**Given passage:**
According to a presentation to the Operating Committee last week, the drill will test the communication channels between PJM and transmission owners and their ability to respond to attacks by implementing emergency procedures.
Bunyon said PJM will participate using its Dispatcher Training Simulator and asked transmission owners to consider simulator use, as well, instead of using the drill as a tabletop exercise. He asked transmission owners to designate planners to help develop drill materials and conduct training.
Fuel procurement and environmental limitations are the top obstacles to increasing the flexibility of PJM’s generating fleet, according to survey results released last week.
About 83% of generator operators responding to the survey said they are operating to the limits of their plants’ flexibility. Of the remaining 17%, most cited fuel and emissions limits, with insufficient compensation “a distant third,” PJM said.
The survey was developed in response to what Adam Keech, manager of wholesale market operations, said was a decline in generation flexibility over the last decade.
PJM’s Eric Hsia told the Market Implementation Committee last week 20% of those who said their units were being offered as flexibly as possible reported their flexibility has decreased over time. Among the reasons cited were compensation rules that discourage investment in aging plants, lack of fuel, emission limits and “additional risk of tripping.”
PJM’s next step will be one-on-one meetings with companies to get more details. Hsia said some of the fuel issues are already being addressed by the Gas-Electric Senior Task Force.
Bethlehem SPS (Source: Calpine and PJM Interconnection LLC)

**Your objective:** Reproduce the PJM news excerpt above word for word, in full.

**Dataset entries:**
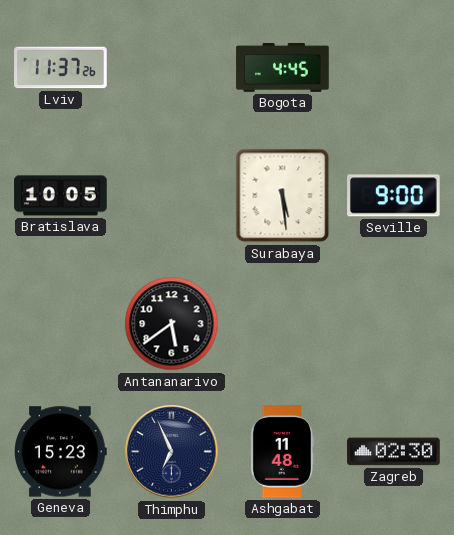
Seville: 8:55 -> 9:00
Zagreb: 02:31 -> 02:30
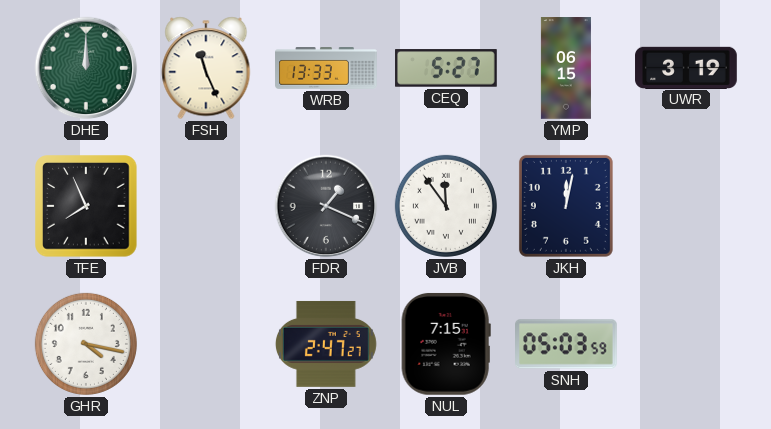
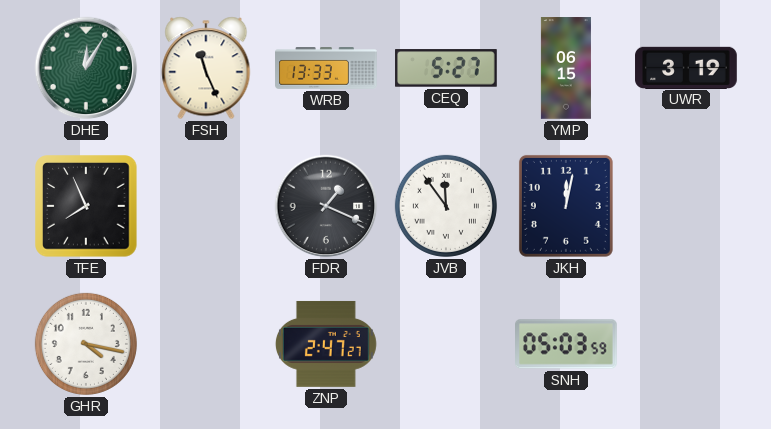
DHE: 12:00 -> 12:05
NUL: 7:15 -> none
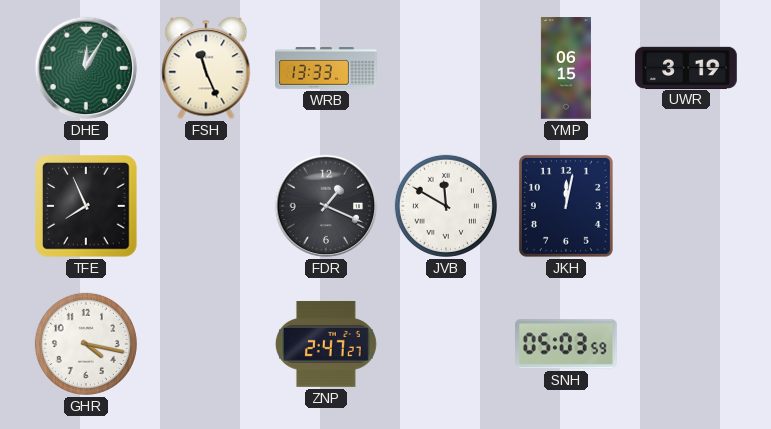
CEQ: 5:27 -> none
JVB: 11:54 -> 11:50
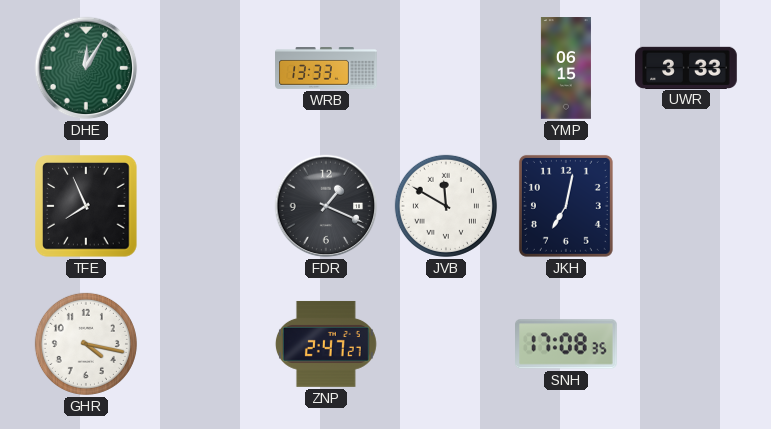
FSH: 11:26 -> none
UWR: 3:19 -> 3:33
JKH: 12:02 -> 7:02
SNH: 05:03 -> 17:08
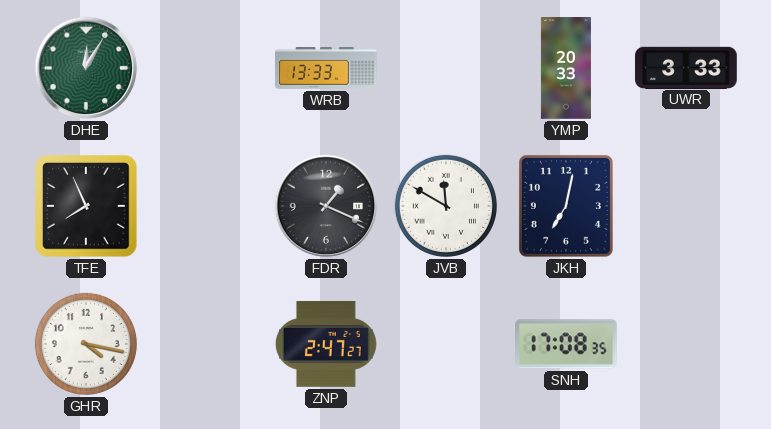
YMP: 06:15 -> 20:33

**Result of the task:**
According to a presentation to the Operating Committee last week, the drill will test the communication channels between PJM and transmission owners and their ability to respond to attacks by implementing emergency procedures.
Bunyon said PJM will participate using its Dispatcher Training Simulator and asked transmission owners to consider simulator use, as well, instead of using the drill as a tabletop exercise. He asked transmission owners to designate planners to help develop drill materials and conduct training.
Fuel procurement and environmental limitations are the top obstacles to increasing the flexibility of PJM’s generating fleet, according to survey results released last week.
About 83% of generator operators responding to the survey said they are operating to the limits of their plants’ flexibility. Of the remaining 17%, most cited fuel and emissions limits, with insufficient compensation “a distant third,” PJM said.
The survey was developed in response to what Adam Keech, manager of wholesale market operations, said was a decline in generation flexibility over the last decade.
PJM’s Eric Hsia told the Market Implementation Committee last week 20% of those who said their units were being offered as flexibly as possible reported their flexibility has decreased over time. Among the reasons cited were compensation rules that discourage investment in aging plants, lack of fuel, emission limits and “additional risk of tripping.”
PJM’s next step will be one-on-one meetings with companies to get more details. Hsia said some of the fuel issues are already being addressed by the Gas-Electric Senior Task Force.
Bethlehem SPS (Source: Calpine and PJM Interconnection LLC)